• _YOUR ASSIGNMENT_: Your answer must be a word-for-word copy of the listing, with all pictures excluded.

• _STORED DATA_:
# # #

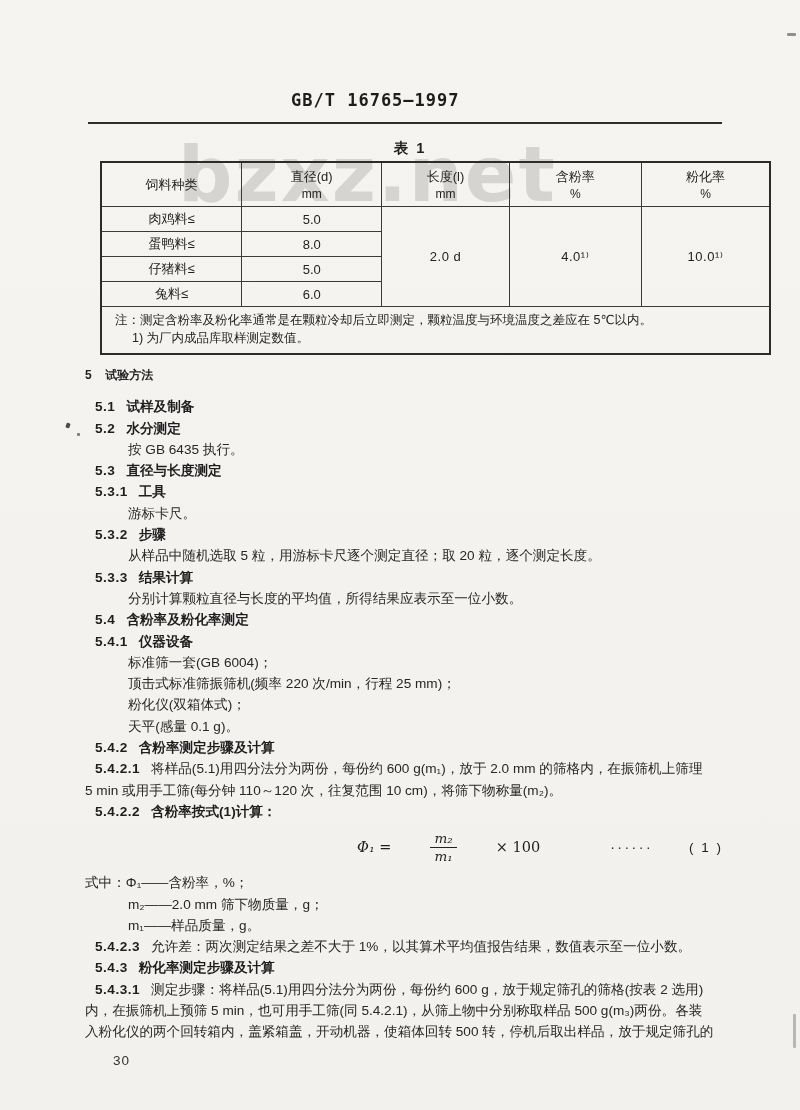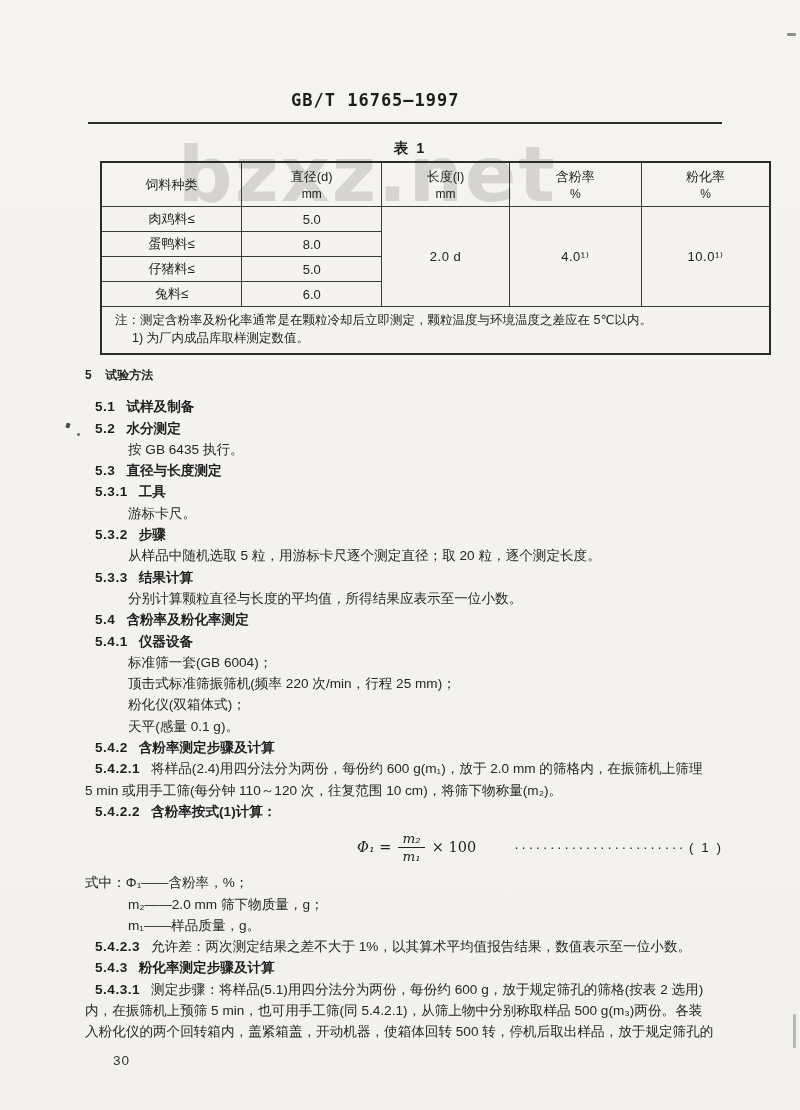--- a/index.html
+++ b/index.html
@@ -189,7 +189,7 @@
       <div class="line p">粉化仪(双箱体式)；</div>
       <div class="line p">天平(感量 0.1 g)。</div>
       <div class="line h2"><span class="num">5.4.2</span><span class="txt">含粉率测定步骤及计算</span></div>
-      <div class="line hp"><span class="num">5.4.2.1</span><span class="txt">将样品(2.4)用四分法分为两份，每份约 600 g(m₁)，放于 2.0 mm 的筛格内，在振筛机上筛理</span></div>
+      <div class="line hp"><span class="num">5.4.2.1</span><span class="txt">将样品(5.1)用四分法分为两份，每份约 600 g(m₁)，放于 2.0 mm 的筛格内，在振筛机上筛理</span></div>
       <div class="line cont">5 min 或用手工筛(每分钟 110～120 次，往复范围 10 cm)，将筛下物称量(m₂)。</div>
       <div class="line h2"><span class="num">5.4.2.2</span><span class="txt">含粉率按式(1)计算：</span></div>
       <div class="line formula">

# # #

• _TASK RESPONSE_:
--- a/index.html
+++ b/index.html
@@ -189,7 +189,7 @@
       <div class="line p">粉化仪(双箱体式)；</div>
       <div class="line p">天平(感量 0.1 g)。</div>
       <div class="line h2"><span class="num">5.4.2</span><span class="txt">含粉率测定步骤及计算</span></div>
-      <div class="line hp"><span class="num">5.4.2.1</span><span class="txt">将样品(2.4)用四分法分为两份，每份约 600 g(m₁)，放于 2.0 mm 的筛格内，在振筛机上筛理</span></div>
+      <div class="line hp"><span class="num">5.4.2.1</span><span class="txt">将样品(5.1)用四分法分为两份，每份约 600 g(m₁)，放于 2.0 mm 的筛格内，在振筛机上筛理</span></div>
       <div class="line cont">5 min 或用手工筛(每分钟 110～120 次，往复范围 10 cm)，将筛下物称量(m₂)。</div>
       <div class="line h2"><span class="num">5.4.2.2</span><span class="txt">含粉率按式(1)计算：</span></div>
       <div class="line formula">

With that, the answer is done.